ABD, Fransa ve İngiltere’nin Güney Kıbrıs’taki büyükelçileri, Kıbrıs’taki son gelişmeleri değerlendirirken, gerilimden kaçınılması ve müzakerelerin yeniden başlaması yönünde mesajlar verdi.
Fileleftheros, ABD’nin Güney Kıbrıs’taki Büyükelçisi John Koenig’in açıklamasında, müzakerelerin mümkün olan en kısa zamanda yeniden başlaması üzerinde yoğunlaştığını, Türkiye’nin yeni Navtex yayımlaması konusuna değinmekten ısrarla kaçındığını yazdı.
Gazeteye göre, her iki tarafı da gerilimi artıracak eylem ve söylemlerden kaçınmaya çağıran Koenig, “Zaman, olumlu bir sonuç lehine işlemiyor” dedi, uluslararası unsurun müdahil taraflarını, müzakerelerin yeniden başlaması yönündeki çabalarını hızlandırmaya ve BM Genel Sekreteri’nin Kıbrıs Özel Danışmanı Espen Barth Eide’nin çalışmalarına destek vermeye çağırdı.
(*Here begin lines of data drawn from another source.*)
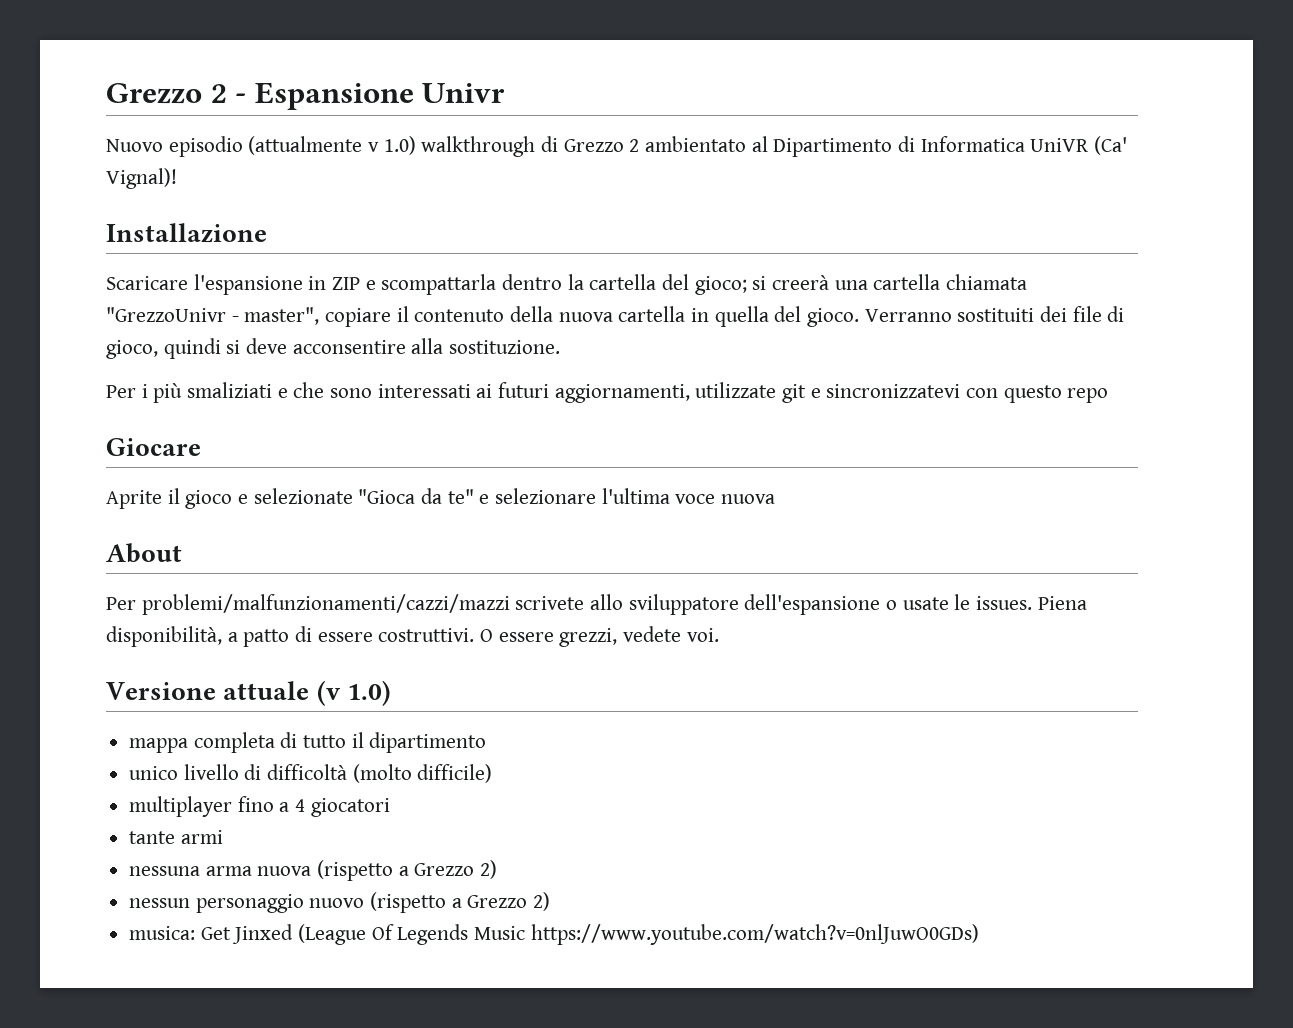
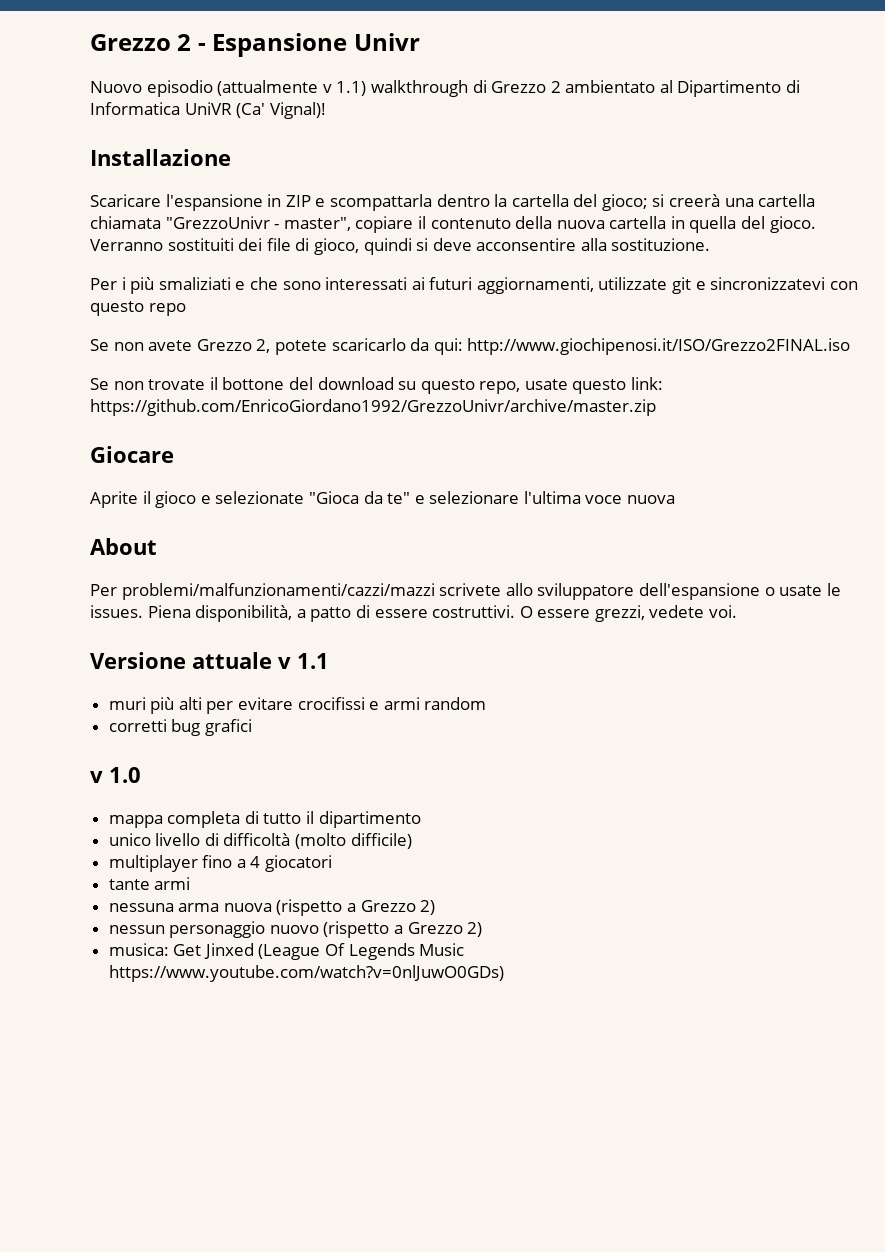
[383,136,416,155] 1.0) -> [336,81,367,96] 1.1)
(1109, 395) none -> [90,338,851,355] [90,377,664,394] [90,399,656,416] // Se non avete Grezzo 2, potete scaricarlo da qui: http://www.giochipenosi.it/ISO/Grezzo2FINAL.iso // Se non trovate il bottone del download su questo repo, usate questo link: https://github.com/EnricoGiordano1992/GrezzoUnivr/archive/master.zip
[316,680,391,706] (v 1.0) -> [278,653,329,669] [108,697,487,714] [108,719,252,736] [90,767,141,783] v 1.1 // muri più alti per evitare crocifissi e armi random // corretti bug grafici // v 1.0

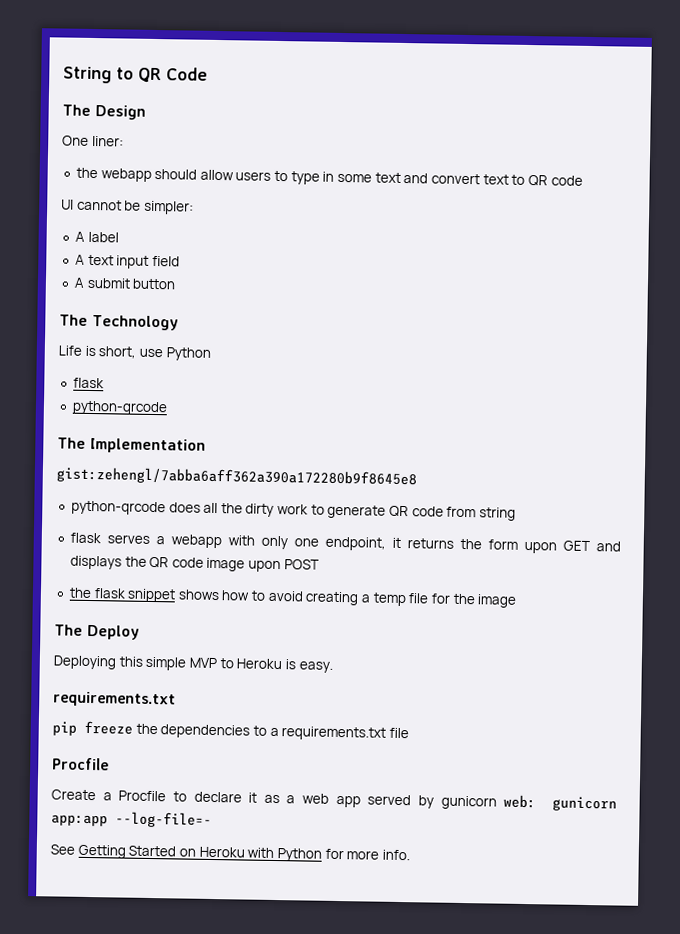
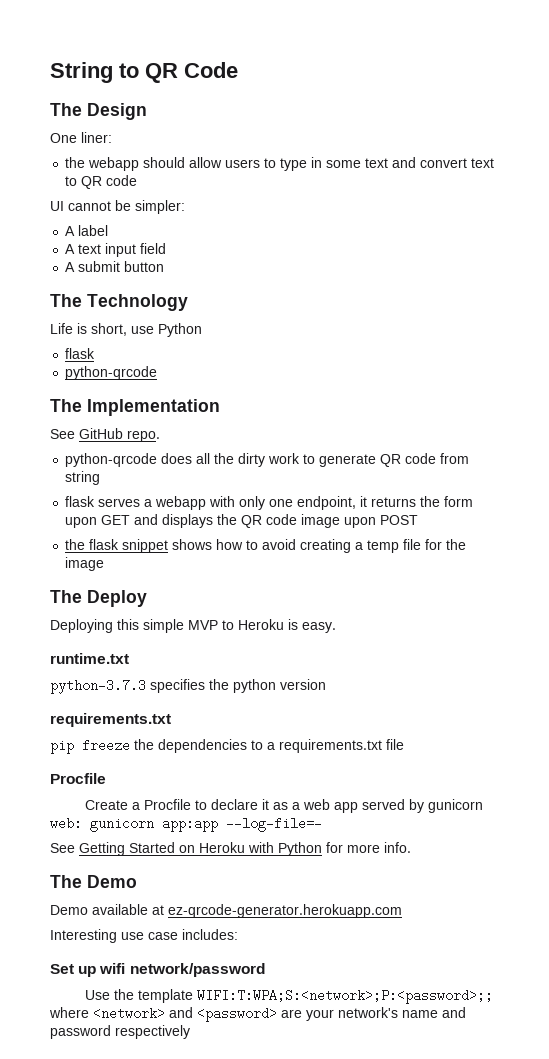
[56,466,417,488] gist:zehengl/7abba6aff362a390a172280b9f8645e8 -> [50,428,160,442] See GitHub repo.
(333, 667) none -> [50,653,129,664] [50,679,326,694] // runtime.txt // python-3.7.3 specifies the python version
(410, 855) none -> [50,875,137,888] [50,904,402,918] [50,929,238,943] [50,963,265,977] [85,989,494,1004] [49,1007,466,1022] [50,1025,190,1039] // The Demo // Demo available at ez-qrcode-generator.herokuapp.com // Interesting use case includes: // Set up wifi network/password // Use the template WIFI:T:WPA;S:<network>;P:<password>;; where <network> and <password> are your network's name and password respectively

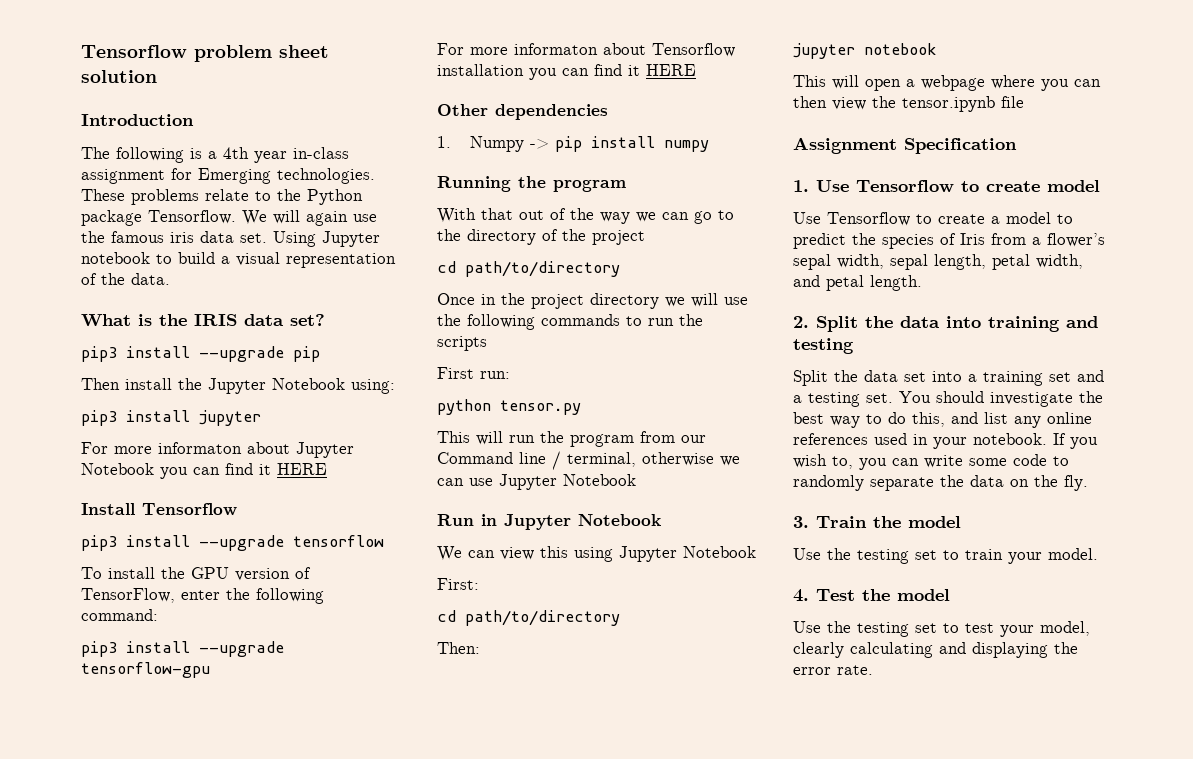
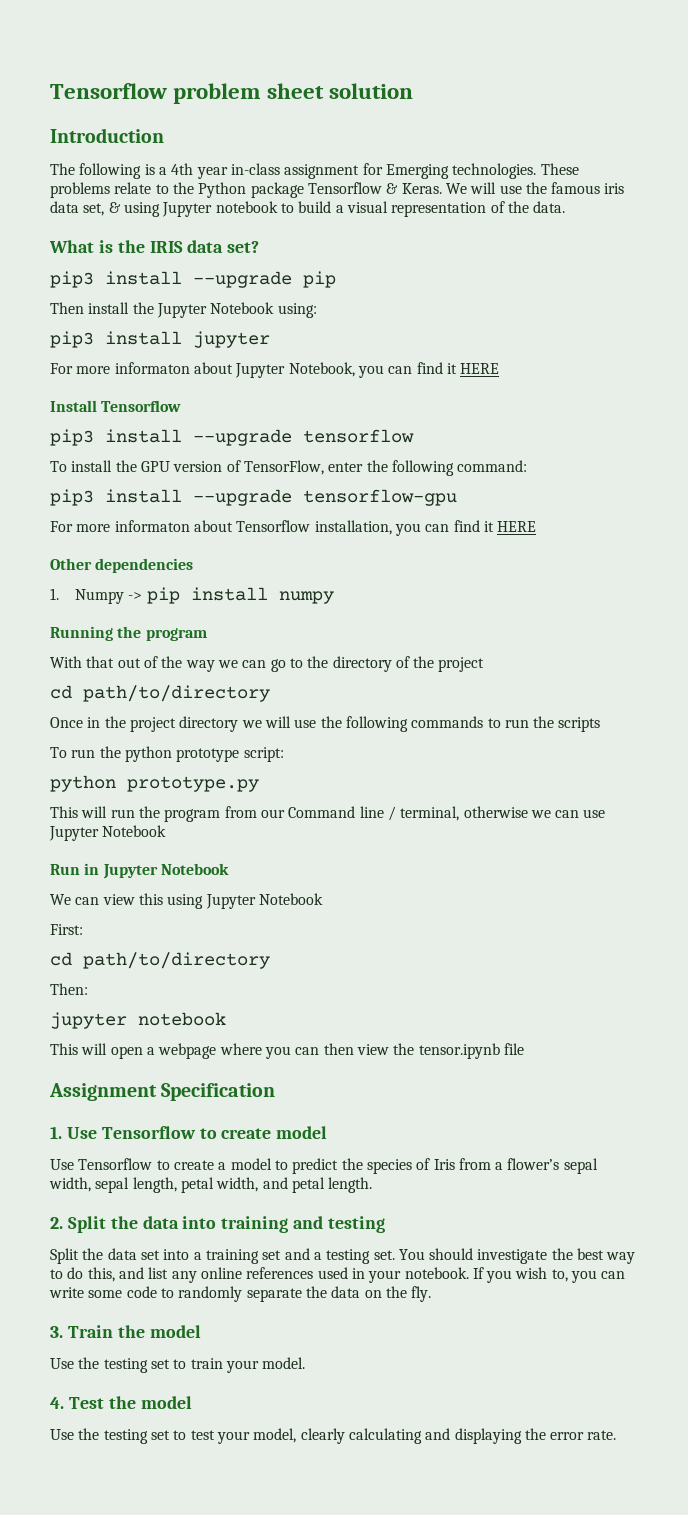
[148,210,236,224] Tensorflow. -> [307,182,442,194] Tensorflow & Keras.
[306,211,348,226] again -> (497, 188) none
[240,231,316,247] set. Using -> [83,202,160,217] set, & using
[81,463,154,475] Notebook -> [288,362,355,377] Notebook,
[437,64,524,76] installation -> [314,520,392,535] installation,
[437,367,510,379] [437,399,581,415] First run: // python tensor.py -> [50,746,284,762] [50,775,259,792] To run the python prototype script: // python prototype.py

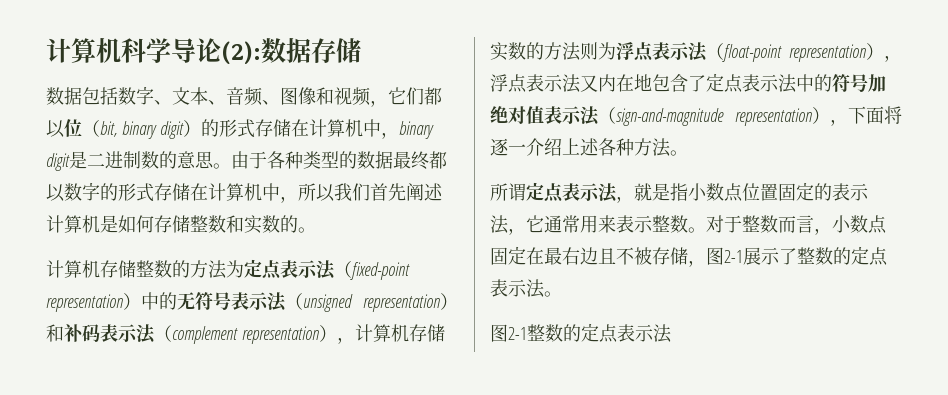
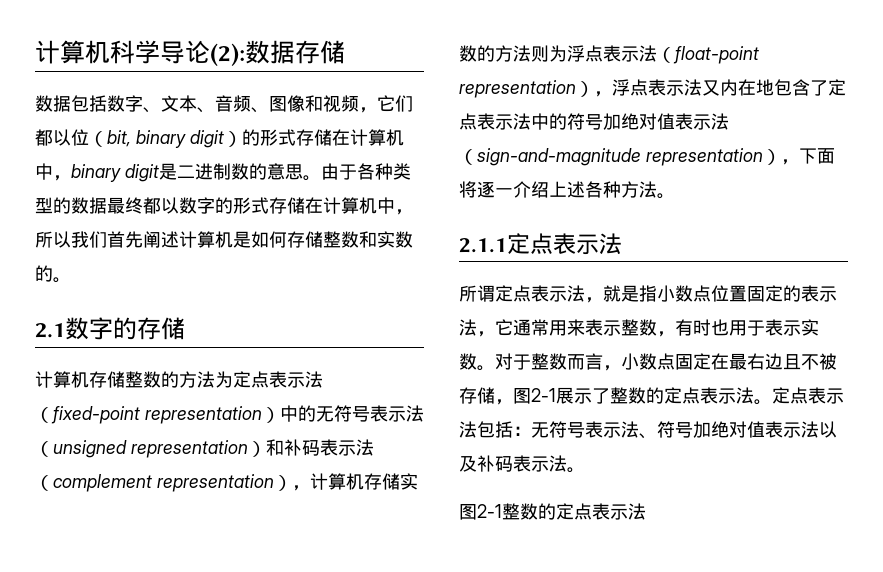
(316, 230) none -> [35,317,185,340] // 2.1数字的存储
(688, 153) none -> [459,233,622,255] // 2.1.1定点表示法
(688, 224) none -> [657,319,819,337] [459,353,477,370] ，有时也用于表示实数
(562, 294) none -> [772,387,844,404] [459,421,837,439] [459,455,585,473] 定点表示法包括：无符号表示法、符号加绝对值表示法以及补码表示法。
Kıbrıs Türk ve Rum taraflarını irade ortaya koymaya ve karşılıklı anlayışa çağıran Koenig, “Müzakerelerin kesilmesinin üzerinden 3 aydan fazla zaman geçti” vurgusunu yaptı.
İngiliz Yüksek Komiserliği, Doğu Akdeniz’deki durumdan endişe belirterek, “Kıbrıs Cumhuriyeti MEB’inde süregelen gerilim bizi endişelendiriyor. Bütün müdahilleri, müzakerelerin süratle yeniden başlaması ve başarıyla ilerlemesi için BM Genel Sekreteri’nin Kıbrıs Özel Danışmanı Eide’nin çabasına aktif destek vermeye çağırıyoruz” ifadesini kullandı.
Navtex’in gerilimi tırmandırma tehlikesi
Türkiye’nin son yayımladığı Navtex’in “gerilimi tırmandırma tehlikesi içerdiğini” iddia ederek, taraflara, kışkırtıcı eylem ve söylemlerden kaçınma çağrısında bulunan Yüksek Komiserlik, İngiltere’nin sözde “Kıbrıs Cumhuriyeti’nin, MEB’indeki zenginliği kullanmadaki egemenlik haklarını” tanıdığını belirterek, “Bu zenginliğin Kıbrıs’taki bütün toplumların menfaatine değerlendirilmesi gerektiği tutumunu koruyor” dedi.
Fransa’nın Güney Kıbrıs’taki Büyükelçisi Jean-Luc Florent, Kıbrıs müzakere prosedürüne daha çok zarar verebilecek veya bölgede gerilimler yaratabilecek faaliyetlerde bulunulmaması gerektiği görüşünü ortaya koydu. Fransa’nın, sözde “Kıbrıs’ın doğal zenginliğini araştırma ve kullanmadaki egemenlik hakları” ile ilgili tezlerin değişmediğini söyleyen Florent, “Bu da Ada’nın bölünmüşlüğüne son verecek bir çözüm başarıldığında, bütün Kıbrıslıların çıkarına olacak” dedi.
Florent, ülkesinin müzakere prosedürüne güçlü destek verdiğini belirterek, AB ilke ve kurallarına ve BM çerçevesindeki uzlaşılmış parametrelere saygı gösterecek bir çözümün ancak müzakerelerle bulunabileceğine işaret etti.